A questão do analfabetismo digital no Brasil

Enviada em 26/08/2021

Em prima análise, cabe evidenciar que a falta de discussão é uma causa latente da série de problemas. A esse respeito, o sociólogo Bentinho argumenta que a transformação de um lugar é feita pela cultura. No entanto, no que relaciona-se ao analfabetismo digital, constata-se justamento o revés, pois, muitas vezes, não há no Estado uma preocupação em desenvolver o papel da tecnologia como forma de ascensão e desenvolvimento do cidadão e, por conseqüência, do meio social.

Ademais disso, a omissão educacional na educação brasiliense é outra adversidade enfrentada.
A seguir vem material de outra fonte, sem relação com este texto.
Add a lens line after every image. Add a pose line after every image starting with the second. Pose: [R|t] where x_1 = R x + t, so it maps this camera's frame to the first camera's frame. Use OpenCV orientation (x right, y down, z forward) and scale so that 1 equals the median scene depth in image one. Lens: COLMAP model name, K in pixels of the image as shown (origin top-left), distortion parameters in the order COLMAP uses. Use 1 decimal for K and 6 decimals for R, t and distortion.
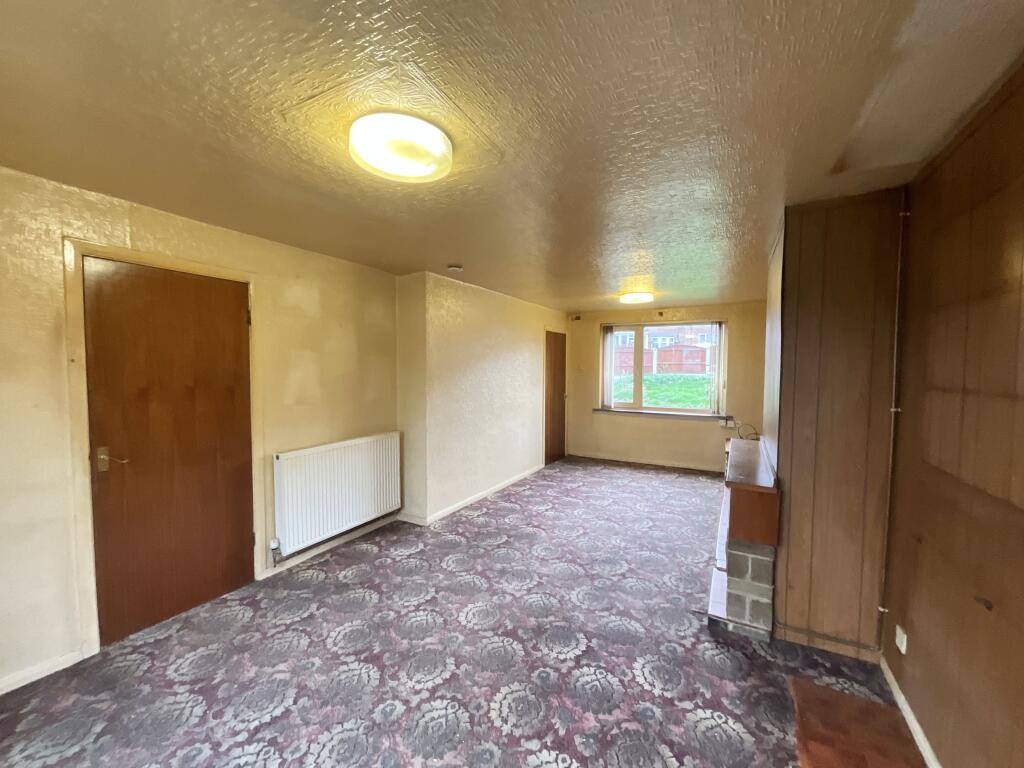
lens RADIAL K [[411.1, 0, 512.0], [0, 411.1, 384.0], [0, 0, 1]] dist [-0.000278, 0.000074]
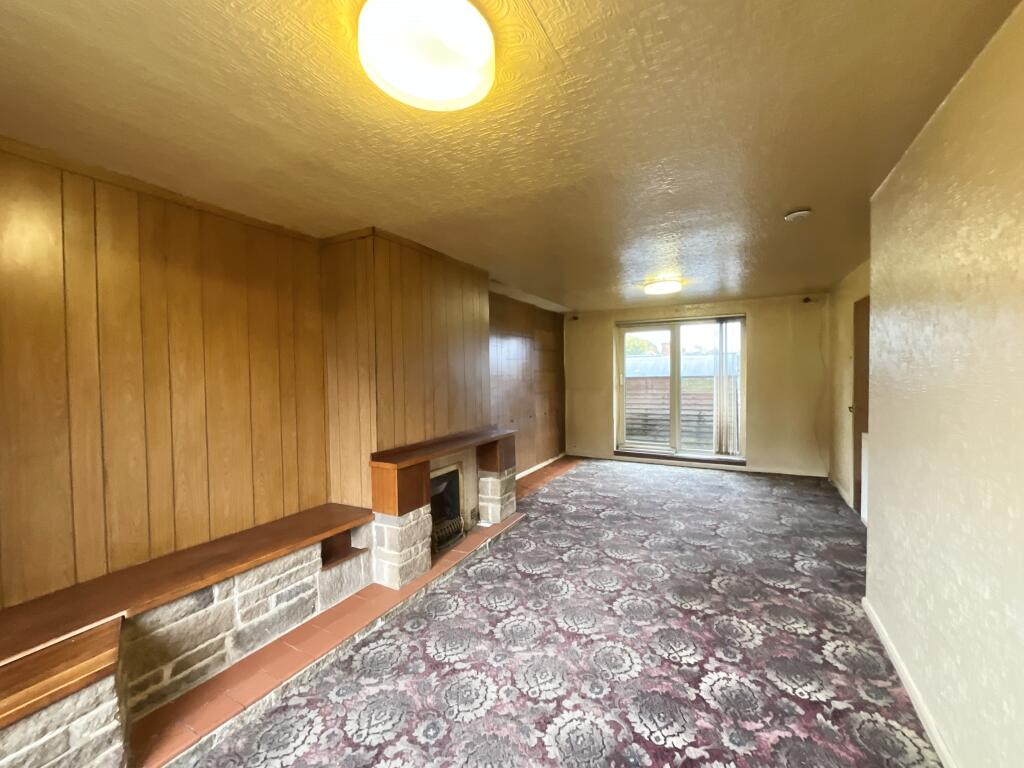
lens RADIAL K [[411.1, 0, 512.0], [0, 411.1, 384.0], [0, 0, 1]] dist [-0.000278, 0.000074]
pose [[-0.999952, 0.009649, -0.001515, 0.397929], [0.009518, 0.997443, 0.070824, -0.054424], [0.002194, 0.070807, -0.997488, 1.947836]]
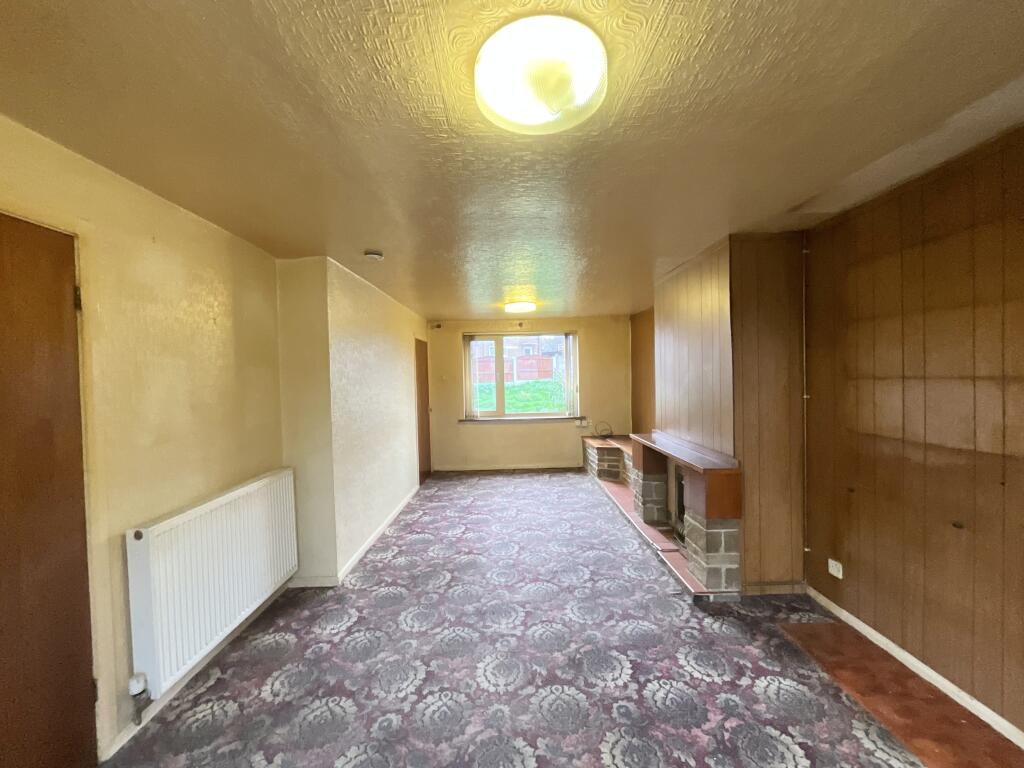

Nessa perspectiva, conforme Gustave Flaubert, “A vida deve ser uma incessante educação”. Todavia, o papel da educação formal no fomento ao aprendizado tecnológico não é bem fixo, visto que, em grande parte dos casos, esse tipo de aprendizagem é passado em segundo plano. Por conseguinte, tal fato deve-se a não modernização da estratégia nacional de educação, o que acomete a todos.

Dessa forma, torna-se primordial irromper na questão. Logo, cabe ao governo, por meio de investimentos firmes dentro de instituições educacionais, impulsionar o relacionamento, em geral, dos habitantes com a alta tecnologia e, desse modo, elaborar, nos cidadãos, uma lucidez de profissional e importância tecnológica com o objetivo de construir um espaço social adepto ao aperfeiçoamento da aristocracia. Nessa conjuntura, será iminente assentar ou atualizar da revolução técnico com uma execução da cidadania. impulsionar o relacionamento, em geral, dos habitantes com a alta tecnologia e, desse modo, elaborar, nos cidadãos, uma lucidez de produção e importância tecnológica com o objetivo de construir um espaço social adepto ao aperfeiçoamento da aristocracia.